I think that the tensions of Girls Under Pressure are representative of the place that Jacqueline Wilson’s work holds more broadly. She writes about difficult issues that children and teenagers might face (or might need to develop empathy for), while also oversimplifying and lacking resolutions that address all the contexts she engages with. She brings harmful ideologies and social contexts into view, while not quite unpacking these in complete clarity.
Perhaps the reason these books were and are so readable, for nine-year-old me and nine-year-old others, is Wilson’s focus on intense social problems. She dealt with tougher subject matter, from the perspective of characters who felt familiar, and revealed the flaws within our social contexts that we were just beginning to grapple with.

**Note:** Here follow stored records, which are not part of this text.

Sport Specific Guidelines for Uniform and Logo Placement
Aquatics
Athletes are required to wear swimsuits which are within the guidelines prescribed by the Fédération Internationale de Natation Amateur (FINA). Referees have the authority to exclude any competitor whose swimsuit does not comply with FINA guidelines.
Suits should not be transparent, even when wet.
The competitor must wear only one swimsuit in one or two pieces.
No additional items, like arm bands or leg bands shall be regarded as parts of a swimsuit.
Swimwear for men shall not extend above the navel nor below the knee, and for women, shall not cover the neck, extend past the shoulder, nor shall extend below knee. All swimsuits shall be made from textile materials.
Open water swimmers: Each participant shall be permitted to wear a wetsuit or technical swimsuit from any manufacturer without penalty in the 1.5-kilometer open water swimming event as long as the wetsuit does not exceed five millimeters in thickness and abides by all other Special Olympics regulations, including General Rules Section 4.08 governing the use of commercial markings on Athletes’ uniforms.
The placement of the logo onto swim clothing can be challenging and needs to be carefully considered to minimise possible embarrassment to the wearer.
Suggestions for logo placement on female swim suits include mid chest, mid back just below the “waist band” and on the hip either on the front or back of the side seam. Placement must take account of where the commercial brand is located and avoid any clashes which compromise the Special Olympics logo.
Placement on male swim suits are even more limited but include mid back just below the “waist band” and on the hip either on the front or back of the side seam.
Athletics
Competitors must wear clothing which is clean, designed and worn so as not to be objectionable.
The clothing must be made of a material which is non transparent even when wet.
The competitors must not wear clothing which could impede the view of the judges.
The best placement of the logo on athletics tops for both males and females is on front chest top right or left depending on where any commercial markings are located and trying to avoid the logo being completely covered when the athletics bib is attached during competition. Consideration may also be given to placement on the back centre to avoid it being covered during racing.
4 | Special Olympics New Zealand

While re-reading Jacqueline Wilson can be painful, and raises confusing, conflicting feelings, there’s real value to be found in unpacking the narrative that we consumed as children. The books that sit on library shelves, and are easily accessible to young readers, shape the issues they become interested in and face themselves. Perhaps, the best lesson to take from Wilson’s work is that children are interested in stories about hardship.
I’m glad those heaving shelves held these books in my primary school library, with a vocabulary I would start to use a few years down the road. However, I wish that the books had felt a little safer, and done more work to develop understanding for kids. Hopefully, we continue to develop complexity in our stories, for the kids in libraries today who need them.